God brings good out of evil; and though material progress is seldom a real advantage at its first advent, yet when the moral excitement of its early possession has subsided, when the ever living, ever penetrating spirit of God has gradually, through the poor human instruments he condescends to use, claimed all that man can know, do, or acquire, as belonging to himself in the great scheme of creation and redemption, then, by slow degrees perhaps, but by sure ones, the evil gives way to good. It rests with us to hasten the appropriation of all that men call progress, gathering into Peter’s net the large and the small fishes; for it is all ours. As children of the church, to us alone does the world belong in the ultimate and supreme sense. It is our fault if we are not more rapidly converting the raw material which is swept to our feet into increments of God’s glory. It rests with the church in her children to make what the world calls progress become a real progress.

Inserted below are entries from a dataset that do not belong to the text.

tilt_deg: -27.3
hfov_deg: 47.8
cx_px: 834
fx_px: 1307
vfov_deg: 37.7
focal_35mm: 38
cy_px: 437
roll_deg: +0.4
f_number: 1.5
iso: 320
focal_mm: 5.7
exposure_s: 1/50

There is no real progress without a fixed principle as its basis and starting point. And that Christianity alone can give; and chiefly Christianity in its only full and perfect form, the Catholic Church. By Christianity we mean the fear and the love of God, with all the pure

moral results which flow therefrom. The moral law is the first law, and material progress is not a real gain until it is married to the moral law. The immediate consequence of material progress is to increase wealth; and the immediate result of increased wealth is a doubtful benefit. While the wealth remains in the hands of the few, the gulf between rich and poor is widened and animosities increased. When first it percolates into the lower strata of society, for the time it exercises thereon a demoralizing effect; for the tendency of a vast deal of material progress, and of its resulting modern institutions and modern customs, is to sap real happiness, and substitute a fictitious excitement based on wealth and luxury. We are thus forever eating the fruit of the tree of the knowledge of good and evil. The bitter and the sweet will grow together till God shall part them. But the evolutions of the eternal years gradually reconquer the crude materials to the cause which must ultimately triumph; and as the spirit of God moves over the face of the troubled waters the discordant social elements fall into place, and a further degree of the real, true, moral progress of mankind is found to harmonize with the material progress that man was so proud to have gained, and which when he did so was but the coarse though precious ore which waited to be purified in the crucible of the divine law.

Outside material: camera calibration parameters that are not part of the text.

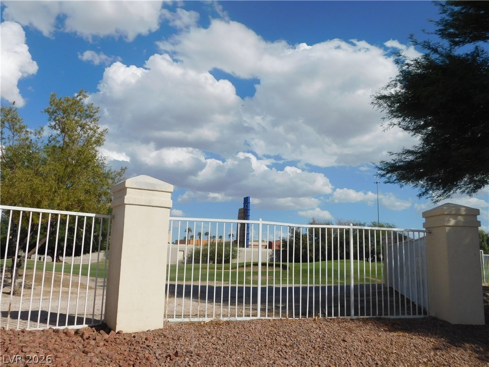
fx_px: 424
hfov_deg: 60.0
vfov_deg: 46.8
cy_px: 184
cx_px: 244
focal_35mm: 30
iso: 125
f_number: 6.4
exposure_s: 1/800
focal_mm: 5.3
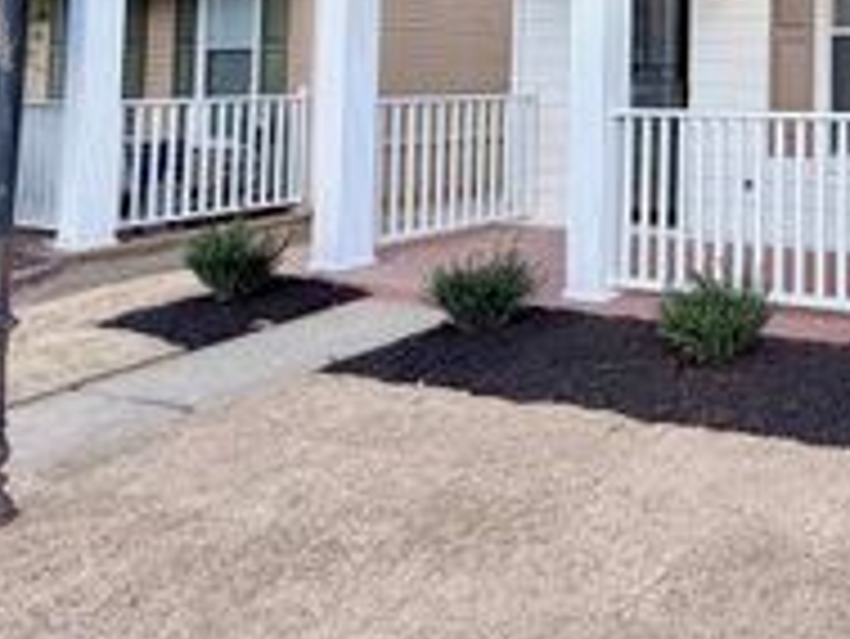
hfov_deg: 40.9
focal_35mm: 37
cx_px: 922
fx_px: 909
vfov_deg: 35.4
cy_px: 16
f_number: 2.2
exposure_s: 1/502
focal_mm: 2.22
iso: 50
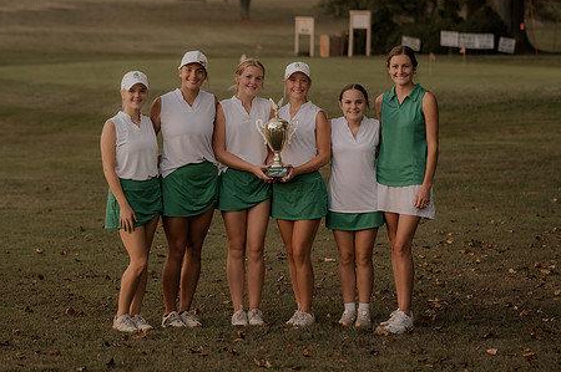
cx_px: 249
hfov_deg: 15.4
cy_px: 184
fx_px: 2070
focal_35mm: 133
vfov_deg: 10.3
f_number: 2.8
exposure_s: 1/160
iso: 640
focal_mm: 95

Is there any sane man now living who really regrets the invention of printing? We have heard the project of a railroad in China deprecated by a zealous friend to truth. It will carry our merchandise; but will it not also carry our priests? We remember when men said murders would increase because London was

to be lit with gas! Do these sincere-hearted men really think that man is working out solely his own will, and that an evil will, in all this heavy tramp of material progress through God’s world? Is not man fulfilling his destiny of conquering the world; and when he has done his part, albeit done too often in blind and arrogant ignorance, will not the rightful owner of the vineyard come and claim the whole?